The Netziv brilliantly explains the psychological metamorphosis from a nation battered through generations of slavery to receiving the Torah, explaining that the incremental healing process spanning the fulfilment of these four assurances lasted a year and a half.
The transition from slavery to freedom was not simply a cessation of work. It was a reclaiming of our national mission, a movement away from being reactive to others’ whims and workloads to being proactive Jews. If we allow ourselves to be thrust into a position where we are reactive, then we are behind.
If, however, we drive the educational agenda, we actively connect to our values; and if we plan community development, then we have grasped the empowering position of being proactive.
The transition from slaves to free people and subsequent focus on the miracles of the Exodus signified that while we do not ignore the past pains of slavery, we are more concerned with our mission.

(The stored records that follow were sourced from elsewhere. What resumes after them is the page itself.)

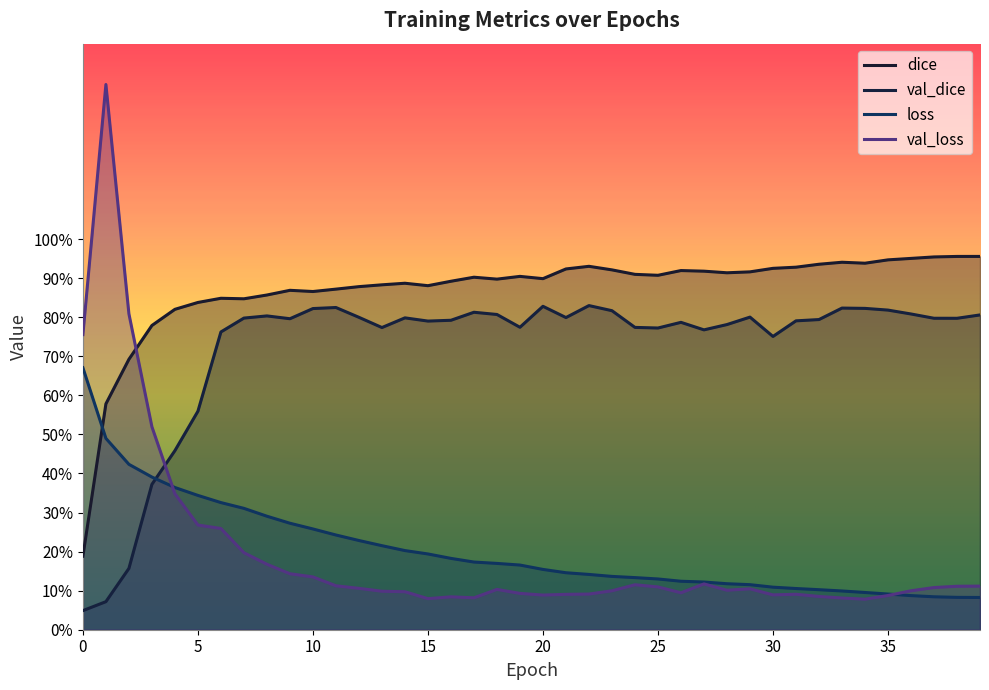

What is the value of the loss point at the 28th from the left?

0.1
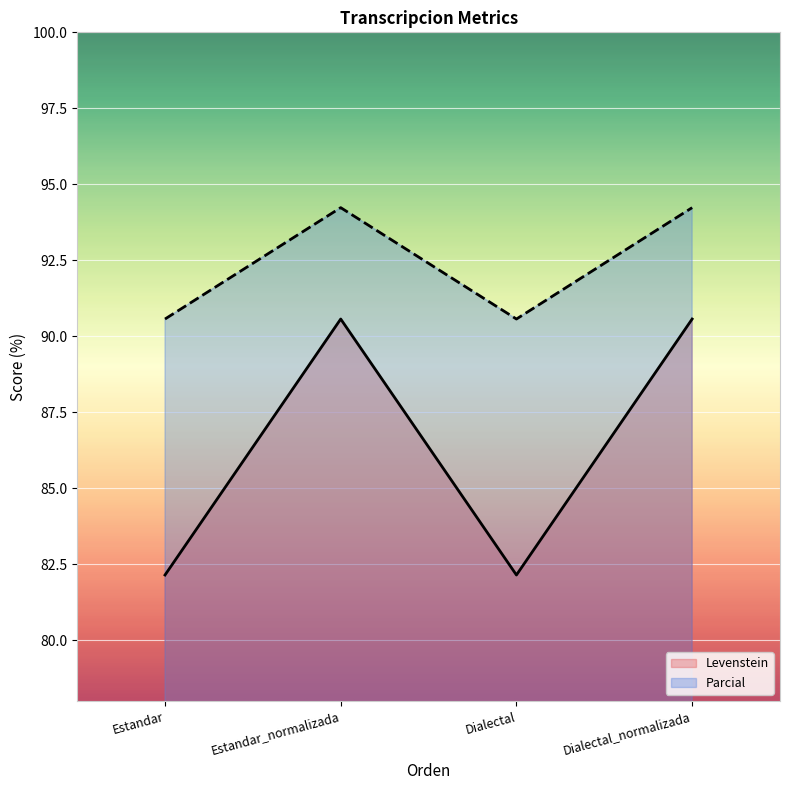

How many lines are shown in the chart?

2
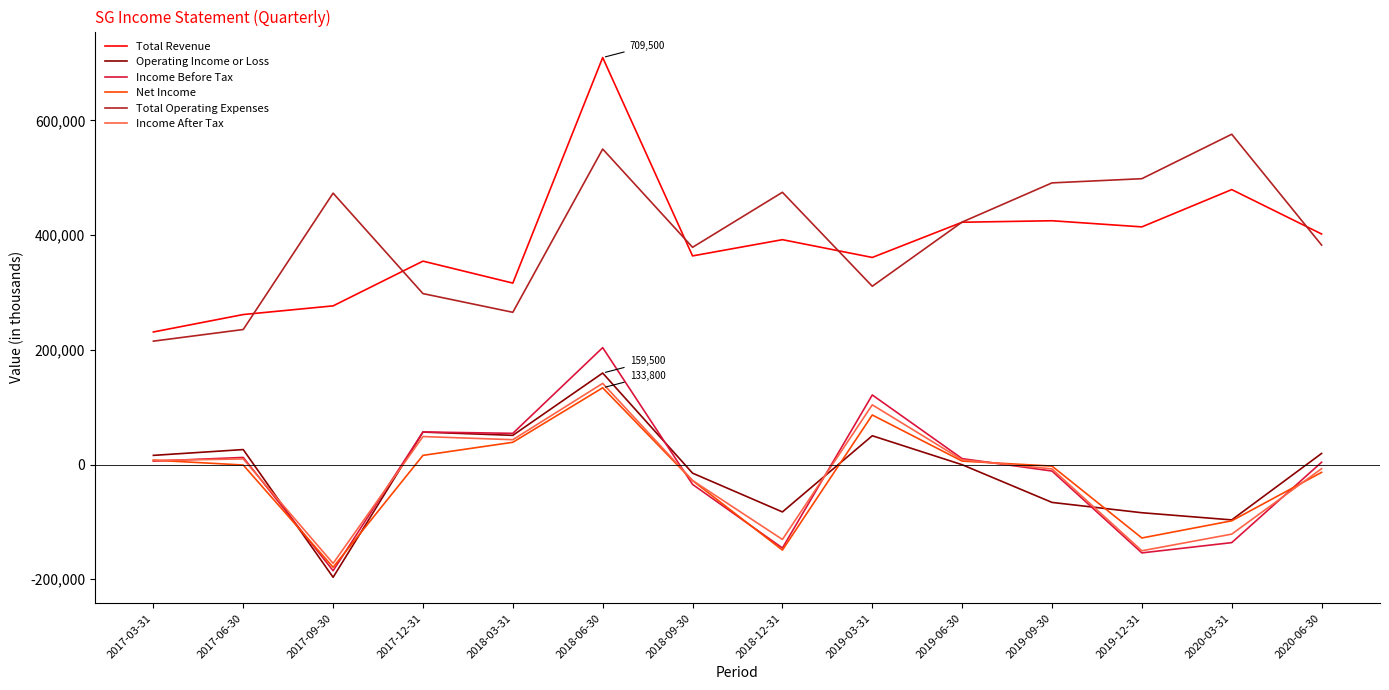

Is the value of Income After Tax at 2018-09-30 greater than the value of Total Revenue at 2018-12-31?

No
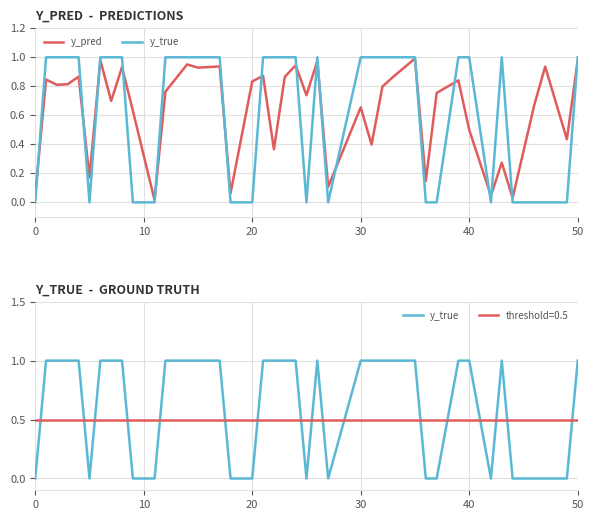

Rank the series by their average value, from lowest to highest.

y_true, y_pred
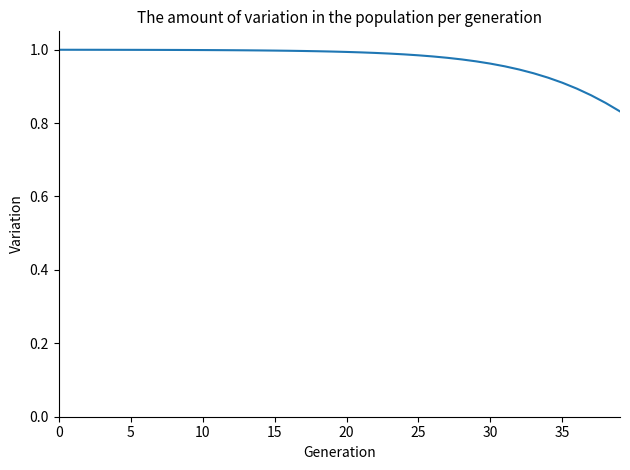

How many lines are shown in the chart?

1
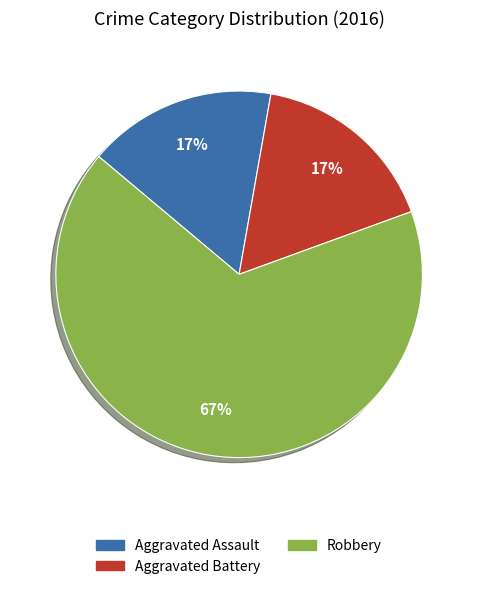

Which slice is the largest?

Robbery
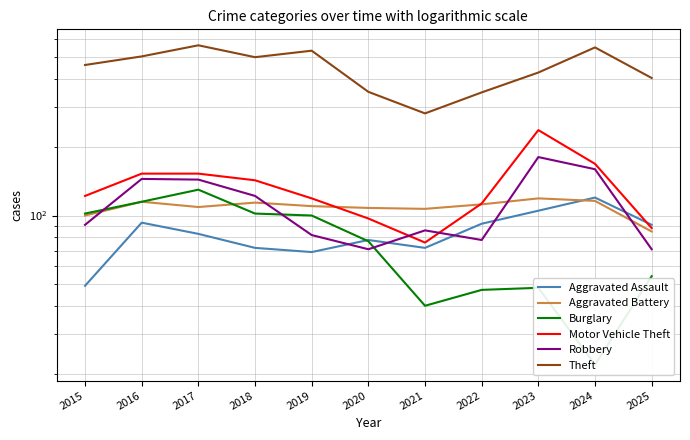

What is the difference between the maximum and minimum values in the Aggravated Assault series?

71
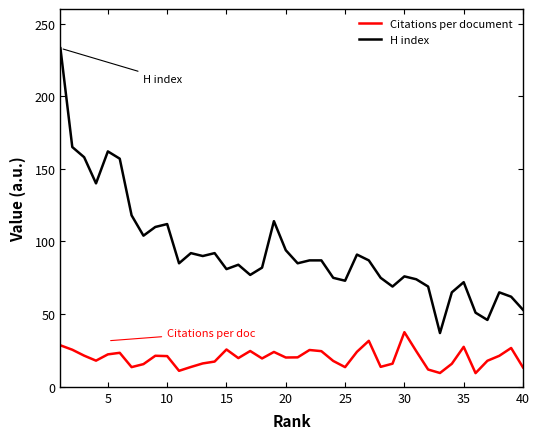

What is the smallest value displayed?

9.4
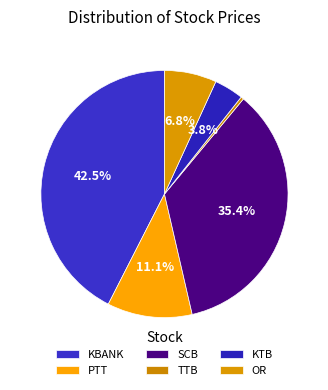

What is the smallest slice in the pie chart?

TTB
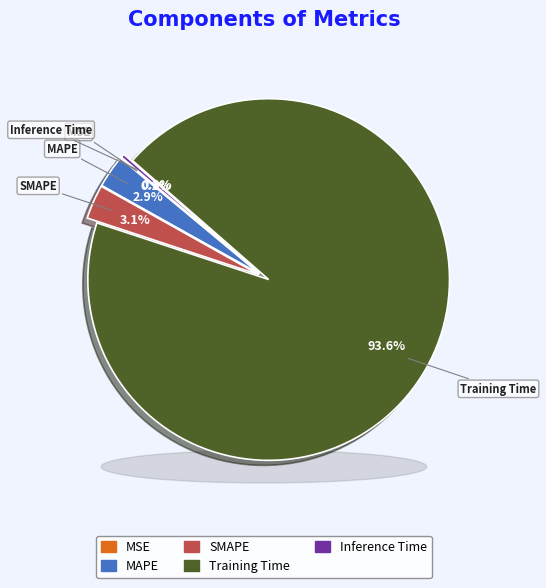

To the nearest percent, what portion does SMAPE represent?

3%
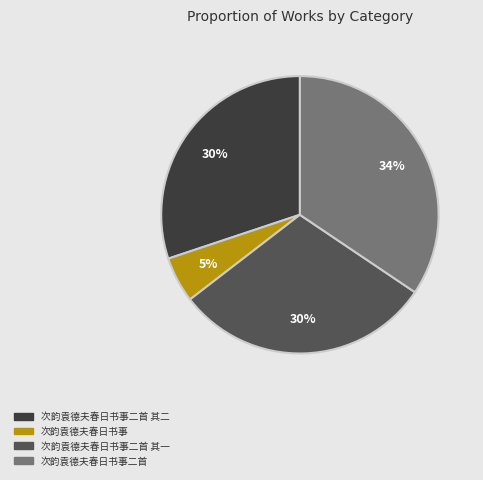

What is the ratio of the value at 次韵袁德夫春日书事二首 to the value at 次韵袁德夫春日书事二首 其二?

1.1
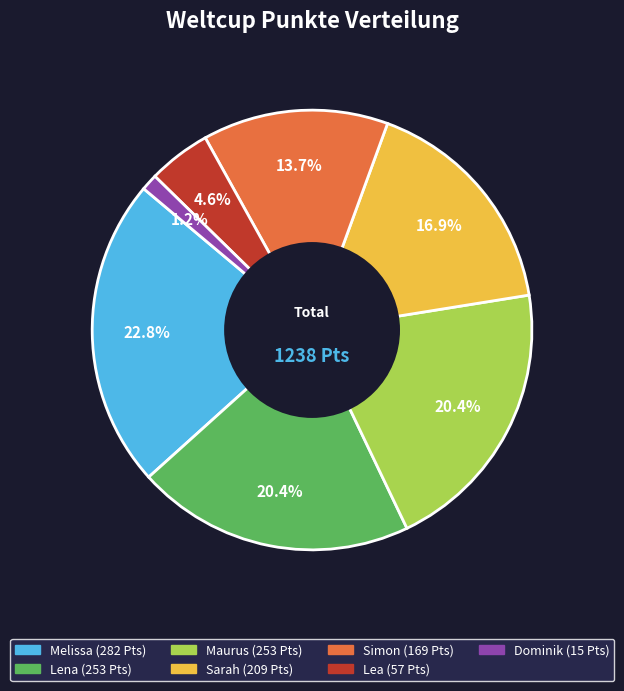

Combined, what portion of the pie is Sarah and Melissa?

39.7%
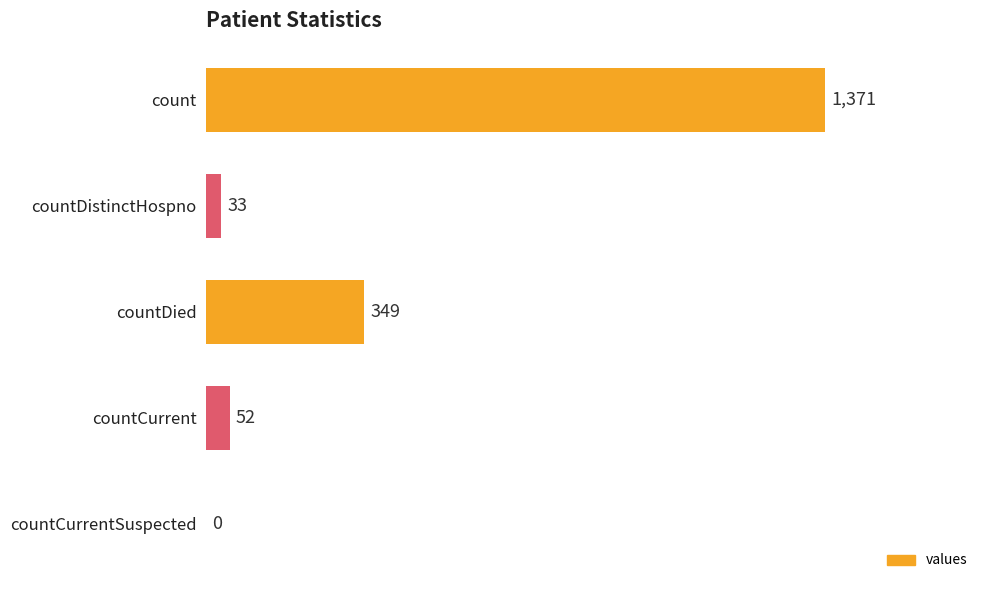

At which category does the chart reach its peak across all series?

count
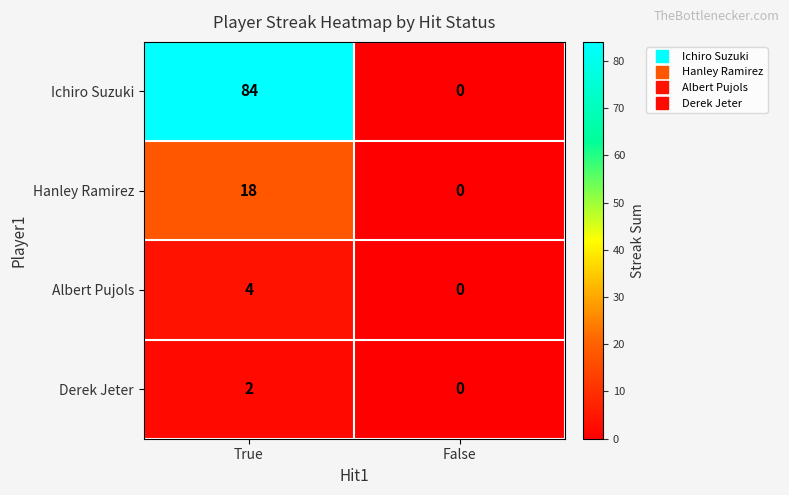

Reading left to right, list all the values displayed in this chart.

Ichiro Suzuki: True=84	False=0
Hanley Ramirez: True=18	False=0
Albert Pujols: True=4	False=0
Derek Jeter: True=2	False=0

Put very simply, Pesach’s focus on the miracles of the Exodus tells us that antisemitism is not the reason to be Jewish. While schools correctly teach about the pain of the Holocaust, the religious perseverance of the Russian Refuseniks hardly gets taught.
The fact that Jews have been persecuted across history may light a spark and touch Jewish identity, but it does not provide a positive reason to be Jewish. Jewish education must teach about its painful past, but the empowering proactive reasons and mainstay of education should be our future.